§ SELECTED PASSAGE

Sufficiency of the Evidence
Appellant contends that the evidence was insufficient to support the guilty verdict. We disagree. For purposes of appellate review, we assume the jury believed L.J.'s testimony that appellant repeatedly grabbed her breast, pounded her head on the ground, struck her in the face, and threatened to hit her in the face with a bottle. See State v. Merrill, 274 N.W.2d 99, 111 (Minn.1978). Corroboration of L.J.'s identification of appellant as her assailant was not required. See Minn.Stat. § 609.347, subd. 1 (1984); see also State v. Blegen, 387 N.W.2d 459, 463-64 (Minn.Ct. App.1986) pet. for rev. denied (Minn. July 31, 1986). The evidence supports the jury's determination that appellant committed the offense charged. See Minn.Stat. § 609.343, subd. 1(d) and (e) (Supp.1985).
III.
Effectiveness of Counsel
Under the sixth amendment, a criminal defendant is entitled to reasonably effective assistance of counsel. See Strickland v. Washington, 466 U.S. 668, 687, 104 S. Ct. 2052, 2064, 80 L. Ed. 2d 674 (1984). To prevail on a sixth amendment claim, a defendant must show his counsel's representation fell below an objective standard of reasonableness and
so undermined the proper functioning of the adversarial process that the trial cannot *269 be relied on as having produced a just result.
Id. at 686-88, 104 S. Ct. at 2064-65.

§ RECORDS SUPPLIED
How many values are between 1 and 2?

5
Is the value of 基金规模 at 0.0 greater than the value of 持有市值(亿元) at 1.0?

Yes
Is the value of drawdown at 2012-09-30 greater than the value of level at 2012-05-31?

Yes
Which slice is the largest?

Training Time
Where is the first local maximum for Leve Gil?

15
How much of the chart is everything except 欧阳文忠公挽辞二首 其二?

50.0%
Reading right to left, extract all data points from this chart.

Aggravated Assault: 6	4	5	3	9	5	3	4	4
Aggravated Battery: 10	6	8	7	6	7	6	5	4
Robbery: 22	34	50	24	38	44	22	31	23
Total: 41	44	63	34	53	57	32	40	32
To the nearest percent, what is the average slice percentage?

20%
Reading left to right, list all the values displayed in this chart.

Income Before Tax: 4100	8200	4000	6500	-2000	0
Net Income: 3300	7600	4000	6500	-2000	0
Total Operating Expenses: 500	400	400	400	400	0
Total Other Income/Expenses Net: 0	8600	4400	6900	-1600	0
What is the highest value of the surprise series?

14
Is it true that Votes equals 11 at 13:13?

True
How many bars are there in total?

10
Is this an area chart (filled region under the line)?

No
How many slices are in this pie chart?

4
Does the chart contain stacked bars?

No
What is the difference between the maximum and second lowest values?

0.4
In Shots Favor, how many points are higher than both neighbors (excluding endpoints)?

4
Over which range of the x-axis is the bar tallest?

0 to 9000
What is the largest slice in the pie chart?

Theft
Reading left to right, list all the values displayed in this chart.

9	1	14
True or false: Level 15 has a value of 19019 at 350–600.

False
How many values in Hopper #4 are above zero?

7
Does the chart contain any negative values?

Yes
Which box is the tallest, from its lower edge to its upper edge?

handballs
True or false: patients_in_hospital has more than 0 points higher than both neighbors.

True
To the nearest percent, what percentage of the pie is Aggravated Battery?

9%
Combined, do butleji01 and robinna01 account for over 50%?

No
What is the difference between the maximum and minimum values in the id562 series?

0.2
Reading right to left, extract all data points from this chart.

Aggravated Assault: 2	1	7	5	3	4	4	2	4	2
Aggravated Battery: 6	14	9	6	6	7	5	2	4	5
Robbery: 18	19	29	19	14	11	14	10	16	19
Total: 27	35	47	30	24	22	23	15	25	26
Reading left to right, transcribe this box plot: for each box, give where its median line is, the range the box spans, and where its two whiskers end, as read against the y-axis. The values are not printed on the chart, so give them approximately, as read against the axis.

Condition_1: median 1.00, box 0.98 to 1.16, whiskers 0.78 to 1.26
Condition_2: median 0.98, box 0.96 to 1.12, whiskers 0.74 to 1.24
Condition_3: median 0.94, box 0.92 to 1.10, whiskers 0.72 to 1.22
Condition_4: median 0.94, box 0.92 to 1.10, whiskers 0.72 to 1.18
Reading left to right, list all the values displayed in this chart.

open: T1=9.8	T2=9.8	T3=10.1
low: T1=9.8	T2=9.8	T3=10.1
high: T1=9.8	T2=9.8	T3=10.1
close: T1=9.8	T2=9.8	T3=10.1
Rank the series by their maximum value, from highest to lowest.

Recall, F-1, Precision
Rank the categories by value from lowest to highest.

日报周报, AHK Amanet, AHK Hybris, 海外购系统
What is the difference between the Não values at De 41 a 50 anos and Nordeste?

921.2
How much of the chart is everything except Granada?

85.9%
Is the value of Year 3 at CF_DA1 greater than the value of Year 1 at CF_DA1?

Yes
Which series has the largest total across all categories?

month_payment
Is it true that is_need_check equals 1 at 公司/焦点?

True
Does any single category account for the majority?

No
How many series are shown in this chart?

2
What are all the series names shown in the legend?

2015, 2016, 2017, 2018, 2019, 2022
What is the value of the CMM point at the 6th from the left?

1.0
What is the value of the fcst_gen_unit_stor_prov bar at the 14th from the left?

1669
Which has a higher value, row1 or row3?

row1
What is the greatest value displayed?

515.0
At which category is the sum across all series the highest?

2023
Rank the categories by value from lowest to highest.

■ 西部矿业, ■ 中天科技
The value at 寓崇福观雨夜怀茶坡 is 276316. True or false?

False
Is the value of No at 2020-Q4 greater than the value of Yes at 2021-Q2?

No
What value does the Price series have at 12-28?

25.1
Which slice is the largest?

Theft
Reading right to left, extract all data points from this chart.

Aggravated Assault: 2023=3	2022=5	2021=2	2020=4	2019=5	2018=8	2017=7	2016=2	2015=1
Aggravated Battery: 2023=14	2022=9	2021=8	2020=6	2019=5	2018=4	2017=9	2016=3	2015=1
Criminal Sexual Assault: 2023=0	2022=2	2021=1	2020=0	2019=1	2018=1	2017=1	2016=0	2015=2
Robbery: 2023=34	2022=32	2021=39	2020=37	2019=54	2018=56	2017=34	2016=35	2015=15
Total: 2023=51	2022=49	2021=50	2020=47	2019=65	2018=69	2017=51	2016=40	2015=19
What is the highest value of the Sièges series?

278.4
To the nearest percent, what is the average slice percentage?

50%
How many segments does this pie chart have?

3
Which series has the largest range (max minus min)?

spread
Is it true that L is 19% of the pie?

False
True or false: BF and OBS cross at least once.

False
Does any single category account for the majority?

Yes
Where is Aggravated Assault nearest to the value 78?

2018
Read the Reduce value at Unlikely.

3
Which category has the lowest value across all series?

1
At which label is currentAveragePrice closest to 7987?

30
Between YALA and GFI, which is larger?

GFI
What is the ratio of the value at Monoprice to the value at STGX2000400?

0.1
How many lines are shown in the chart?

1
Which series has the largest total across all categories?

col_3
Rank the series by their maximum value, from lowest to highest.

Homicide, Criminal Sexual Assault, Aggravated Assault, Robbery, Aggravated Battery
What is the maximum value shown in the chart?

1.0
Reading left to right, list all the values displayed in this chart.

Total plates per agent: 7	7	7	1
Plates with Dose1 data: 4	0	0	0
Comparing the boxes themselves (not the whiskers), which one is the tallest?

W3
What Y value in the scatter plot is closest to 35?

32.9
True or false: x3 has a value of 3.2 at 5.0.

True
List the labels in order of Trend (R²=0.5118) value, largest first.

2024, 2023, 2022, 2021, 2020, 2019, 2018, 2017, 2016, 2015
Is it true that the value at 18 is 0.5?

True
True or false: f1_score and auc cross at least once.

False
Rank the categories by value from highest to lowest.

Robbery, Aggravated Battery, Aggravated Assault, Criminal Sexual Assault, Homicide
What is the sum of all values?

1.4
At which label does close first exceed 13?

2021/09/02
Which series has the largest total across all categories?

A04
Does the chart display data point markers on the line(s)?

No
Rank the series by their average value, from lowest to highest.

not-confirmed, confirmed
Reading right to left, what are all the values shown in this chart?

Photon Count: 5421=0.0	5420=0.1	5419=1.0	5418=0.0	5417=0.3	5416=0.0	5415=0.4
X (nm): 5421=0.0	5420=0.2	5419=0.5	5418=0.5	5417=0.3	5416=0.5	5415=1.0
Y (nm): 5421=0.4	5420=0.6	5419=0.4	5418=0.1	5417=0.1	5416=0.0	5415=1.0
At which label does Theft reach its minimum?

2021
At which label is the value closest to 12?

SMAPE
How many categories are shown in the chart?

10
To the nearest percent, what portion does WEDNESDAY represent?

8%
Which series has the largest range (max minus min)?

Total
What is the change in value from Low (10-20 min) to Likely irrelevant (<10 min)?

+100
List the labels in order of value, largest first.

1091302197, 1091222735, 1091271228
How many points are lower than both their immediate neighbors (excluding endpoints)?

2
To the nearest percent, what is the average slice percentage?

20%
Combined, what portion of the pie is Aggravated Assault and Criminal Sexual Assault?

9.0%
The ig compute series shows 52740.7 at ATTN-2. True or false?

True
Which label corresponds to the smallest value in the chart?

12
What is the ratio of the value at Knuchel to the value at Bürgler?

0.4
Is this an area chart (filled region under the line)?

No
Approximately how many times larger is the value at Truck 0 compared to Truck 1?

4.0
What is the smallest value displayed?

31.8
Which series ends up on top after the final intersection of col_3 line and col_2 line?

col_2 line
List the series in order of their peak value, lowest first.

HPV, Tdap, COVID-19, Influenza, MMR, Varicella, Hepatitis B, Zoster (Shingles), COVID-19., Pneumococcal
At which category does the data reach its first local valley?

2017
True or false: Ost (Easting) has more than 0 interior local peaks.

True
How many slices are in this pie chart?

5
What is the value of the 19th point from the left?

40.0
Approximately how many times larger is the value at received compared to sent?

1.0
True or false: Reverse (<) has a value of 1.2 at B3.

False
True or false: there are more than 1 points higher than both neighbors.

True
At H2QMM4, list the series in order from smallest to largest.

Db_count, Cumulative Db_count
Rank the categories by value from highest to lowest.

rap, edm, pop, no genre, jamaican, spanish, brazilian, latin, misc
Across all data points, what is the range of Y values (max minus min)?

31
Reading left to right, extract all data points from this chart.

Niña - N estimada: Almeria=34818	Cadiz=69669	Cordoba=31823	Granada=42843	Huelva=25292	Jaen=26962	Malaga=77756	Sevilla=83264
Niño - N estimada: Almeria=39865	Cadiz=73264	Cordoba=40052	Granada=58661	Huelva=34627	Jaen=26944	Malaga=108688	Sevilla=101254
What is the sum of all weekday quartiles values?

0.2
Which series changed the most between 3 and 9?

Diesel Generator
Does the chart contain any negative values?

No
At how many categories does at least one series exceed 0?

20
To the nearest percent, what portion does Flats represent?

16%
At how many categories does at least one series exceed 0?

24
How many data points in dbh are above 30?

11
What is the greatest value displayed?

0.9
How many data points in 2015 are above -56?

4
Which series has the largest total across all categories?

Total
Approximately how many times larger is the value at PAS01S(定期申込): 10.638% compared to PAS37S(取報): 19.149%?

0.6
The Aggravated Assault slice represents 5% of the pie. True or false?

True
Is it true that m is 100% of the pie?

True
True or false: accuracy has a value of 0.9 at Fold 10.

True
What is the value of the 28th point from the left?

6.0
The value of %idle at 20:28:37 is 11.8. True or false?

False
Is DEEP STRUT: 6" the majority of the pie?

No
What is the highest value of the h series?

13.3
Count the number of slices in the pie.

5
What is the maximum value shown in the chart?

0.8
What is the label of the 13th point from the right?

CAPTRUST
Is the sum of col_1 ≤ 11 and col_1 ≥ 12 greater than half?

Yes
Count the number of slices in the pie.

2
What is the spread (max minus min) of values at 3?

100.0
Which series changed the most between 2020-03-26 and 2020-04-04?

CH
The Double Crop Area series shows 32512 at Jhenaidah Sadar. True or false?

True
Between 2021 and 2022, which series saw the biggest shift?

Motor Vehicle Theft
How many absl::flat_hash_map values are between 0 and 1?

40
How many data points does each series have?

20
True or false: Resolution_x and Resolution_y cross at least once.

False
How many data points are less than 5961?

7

§ USING THE INFORMATION
a) Based on the court opinion excerpt, answer yes or no to each statement and quote the words that decide it:
(i) Corroboration of L.J.'s identification of appellant as her assailant was required.
(ii) The court rejects appellant's contention that the evidence was insufficient to support the guilty verdict.
(iii) Under the sixth amendment, a criminal defendant is entitled to reasonably effective assistance of counsel.
b) According to the court opinion excerpt, what object did L.J. testify that appellant threatened to hit her in the face with?
c) Rewrite the paragraph of the court opinion excerpt that begins "Appellant contends that the evidence" as a shorter list that keeps its main facts.

§ EXPECTED RESULTS
a)
(i) No: "Corroboration of L.J.'s identification of appellant as her assailant was not required."
(ii) Yes: "Appellant contends that the evidence was insufficient to support the guilty verdict. We disagree."
(iii) Yes: "Under the sixth amendment, a criminal defendant is entitled to reasonably effective assistance of counsel."

b) A bottle.

c)
- Appellant argues the evidence was insufficient to support the guilty verdict; the court disagrees.
- On appellate review, the court assumes the jury believed L.J.'s testimony that appellant repeatedly grabbed her breast, pounded her head on the ground, struck her in the face, and threatened to hit her in the face with a bottle (State v. Merrill).
- Corroboration of L.J.'s identification of appellant as her assailant was not required (Minn.Stat. § 609.347, subd. 1; State v. Blegen).
- The evidence supports the jury's finding that appellant committed the charged offense (Minn.Stat. § 609.343, subd. 1(d) and (e)).